> _Exercise materials_
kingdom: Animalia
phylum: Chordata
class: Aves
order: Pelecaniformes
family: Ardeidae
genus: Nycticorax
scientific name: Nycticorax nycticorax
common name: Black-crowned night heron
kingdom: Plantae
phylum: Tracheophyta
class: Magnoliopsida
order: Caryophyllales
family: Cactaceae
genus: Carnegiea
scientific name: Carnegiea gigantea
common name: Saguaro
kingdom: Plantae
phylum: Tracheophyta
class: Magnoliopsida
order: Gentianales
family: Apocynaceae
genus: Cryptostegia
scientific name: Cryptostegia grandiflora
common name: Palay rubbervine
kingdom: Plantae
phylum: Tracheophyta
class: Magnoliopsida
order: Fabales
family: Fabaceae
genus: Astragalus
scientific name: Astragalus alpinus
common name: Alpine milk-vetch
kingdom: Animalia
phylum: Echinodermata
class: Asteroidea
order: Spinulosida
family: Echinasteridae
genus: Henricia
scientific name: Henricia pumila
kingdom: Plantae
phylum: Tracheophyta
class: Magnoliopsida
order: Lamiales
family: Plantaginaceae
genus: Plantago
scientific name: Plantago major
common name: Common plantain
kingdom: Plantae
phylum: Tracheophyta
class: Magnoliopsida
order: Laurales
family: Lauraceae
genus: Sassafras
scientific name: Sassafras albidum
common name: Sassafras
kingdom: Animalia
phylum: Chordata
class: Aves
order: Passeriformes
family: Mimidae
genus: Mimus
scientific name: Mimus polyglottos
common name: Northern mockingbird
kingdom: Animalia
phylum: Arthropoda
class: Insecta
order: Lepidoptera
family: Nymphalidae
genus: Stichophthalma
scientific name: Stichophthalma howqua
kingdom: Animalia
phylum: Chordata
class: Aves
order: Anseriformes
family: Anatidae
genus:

> _Goal_
Lay out every line of the entries above as a Markdown table with the columns Row and Entry line. Number each row and omit blank lines.

> _Completed task_
| Row | Entry line |
|---|---|
| 1 | kingdom: Animalia |
| 2 | phylum: Chordata |
| 3 | class: Aves |
| 4 | order: Pelecaniformes |
| 5 | family: Ardeidae |
| 6 | genus: Nycticorax |
| 7 | scientific name: Nycticorax nycticorax |
| 8 | common name: Black-crowned night heron |
| 9 | kingdom: Plantae |
| 10 | phylum: Tracheophyta |
| 11 | class: Magnoliopsida |
| 12 | order: Caryophyllales |
| 13 | family: Cactaceae |
| 14 | genus: Carnegiea |
| 15 | scientific name: Carnegiea gigantea |
| 16 | common name: Saguaro |
| 17 | kingdom: Plantae |
| 18 | phylum: Tracheophyta |
| 19 | class: Magnoliopsida |
| 20 | order: Gentianales |
| 21 | family: Apocynaceae |
| 22 | genus: Cryptostegia |
| 23 | scientific name: Cryptostegia grandiflora |
| 24 | common name: Palay rubbervine |
| 25 | kingdom: Plantae |
| 26 | phylum: Tracheophyta |
| 27 | class: Magnoliopsida |
| 28 | order: Fabales |
| 29 | family: Fabaceae |
| 30 | genus: Astragalus |
| 31 | scientific name: Astragalus alpinus |
| 32 | common name: Alpine milk-vetch |
| 33 | kingdom: Animalia |
| 34 | phylum: Echinodermata |
| 35 | class: Asteroidea |
| 36 | order: Spinulosida |
| 37 | family: Echinasteridae |
| 38 | genus: Henricia |
| 39 | scientific name: Henricia pumila |
| 40 | kingdom: Plantae |
| 41 | phylum: Tracheophyta |
| 42 | class: Magnoliopsida |
| 43 | order: Lamiales |
| 44 | family: Plantaginaceae |
| 45 | genus: Plantago |
| 46 | scientific name: Plantago major |
| 47 | common name: Common plantain |
| 48 | kingdom: Plantae |
| 49 | phylum: Tracheophyta |
| 50 | class: Magnoliopsida |
| 51 | order: Laurales |
| 52 | family: Lauraceae |
| 53 | genus: Sassafras |
| 54 | scientific name: Sassafras albidum |
| 55 | common name: Sassafras |
| 56 | kingdom: Animalia |
| 57 | phylum: Chordata |
| 58 | class: Aves |
| 59 | order: Passeriformes |
| 60 | family: Mimidae |
| 61 | genus: Mimus |
| 62 | scientific name: Mimus polyglottos |
| 63 | common name: Northern mockingbird |
| 64 | kingdom: Animalia |
| 65 | phylum: Arthropoda |
| 66 | class: Insecta |
| 67 | order: Lepidoptera |
| 68 | family: Nymphalidae |
| 69 | genus: Stichophthalma |
| 70 | scientific name: Stichophthalma howqua |
| 71 | kingdom: Animalia |
| 72 | phylum: Chordata |
| 73 | class: Aves |
| 74 | order: Anseriformes |
| 75 | family: Anatidae |
| 76 | genus: |